* START DATA FOR THIS TASK *
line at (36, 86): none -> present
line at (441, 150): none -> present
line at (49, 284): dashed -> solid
* END DATA FOR THIS TASK *
* START DATA FOR THIS TASK *
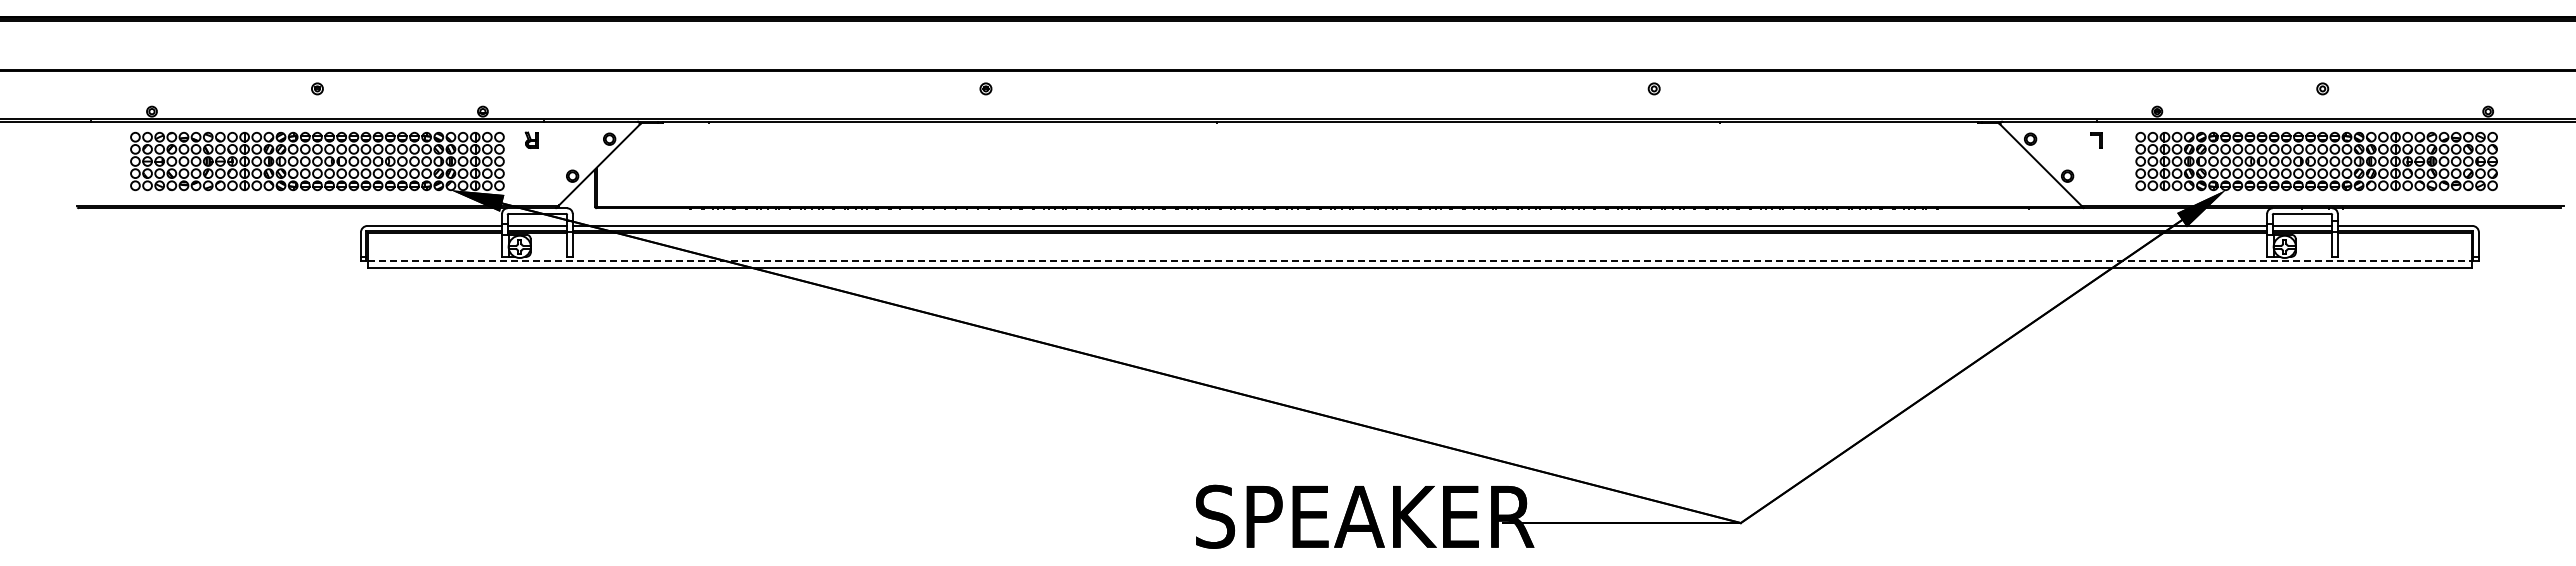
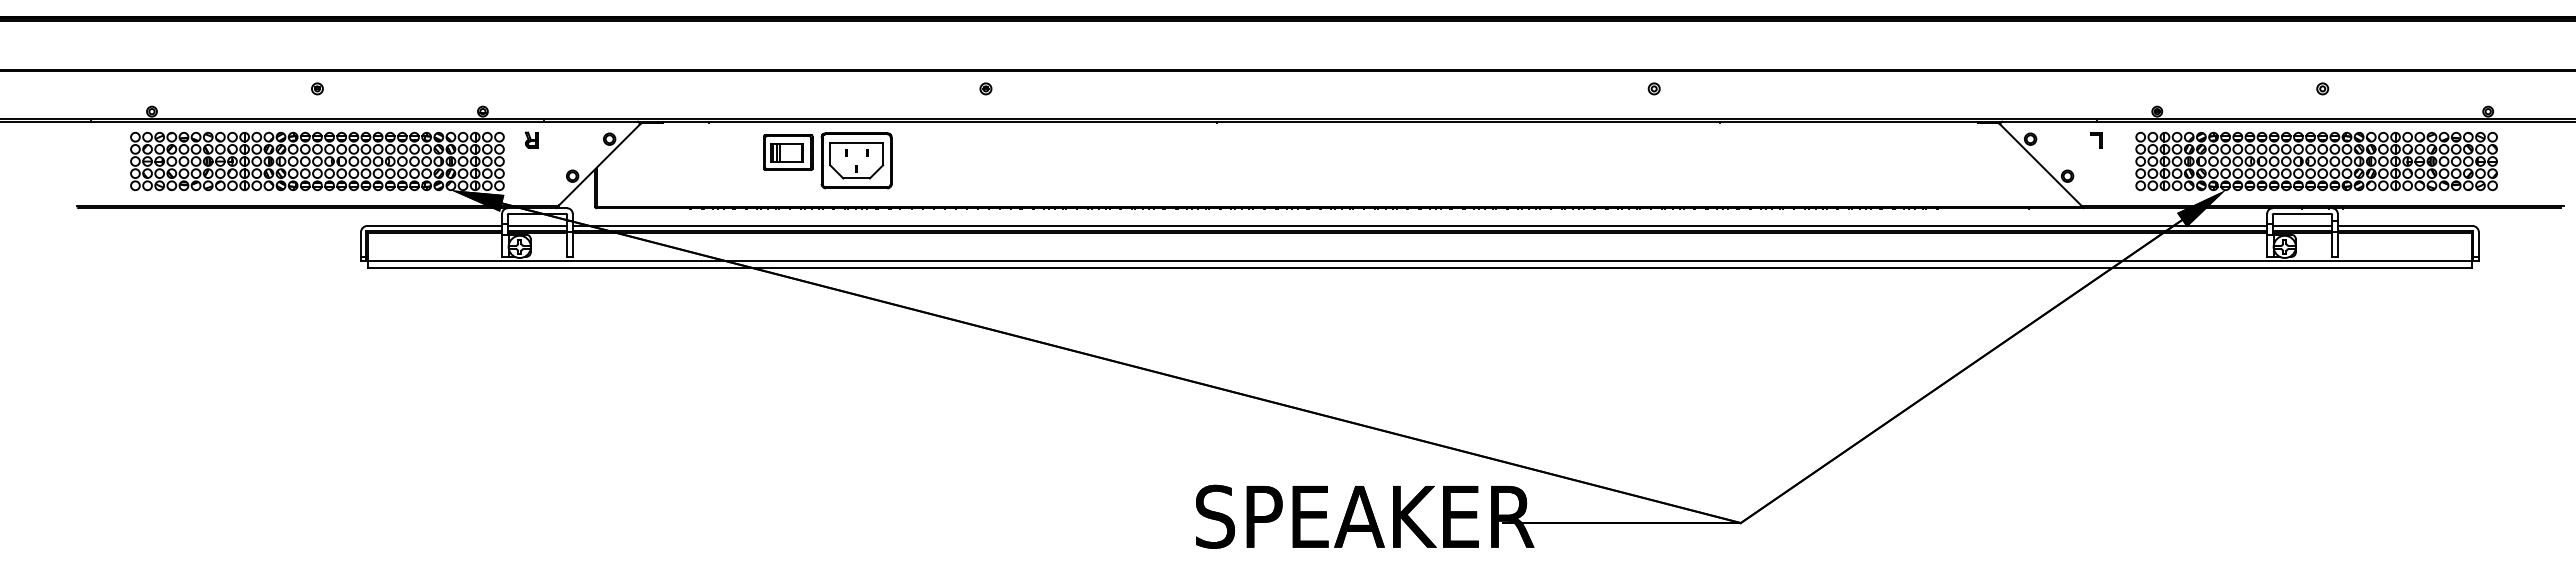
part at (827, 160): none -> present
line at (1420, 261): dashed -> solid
* END DATA FOR THIS TASK *
Print the material unchanged, from the line containing "line at (36, 86): none -> present" through the line containing "line at (49, 284): dashed -> solid", and nothing more.

line at (36, 86): none -> present
line at (441, 150): none -> present
line at (49, 284): dashed -> solid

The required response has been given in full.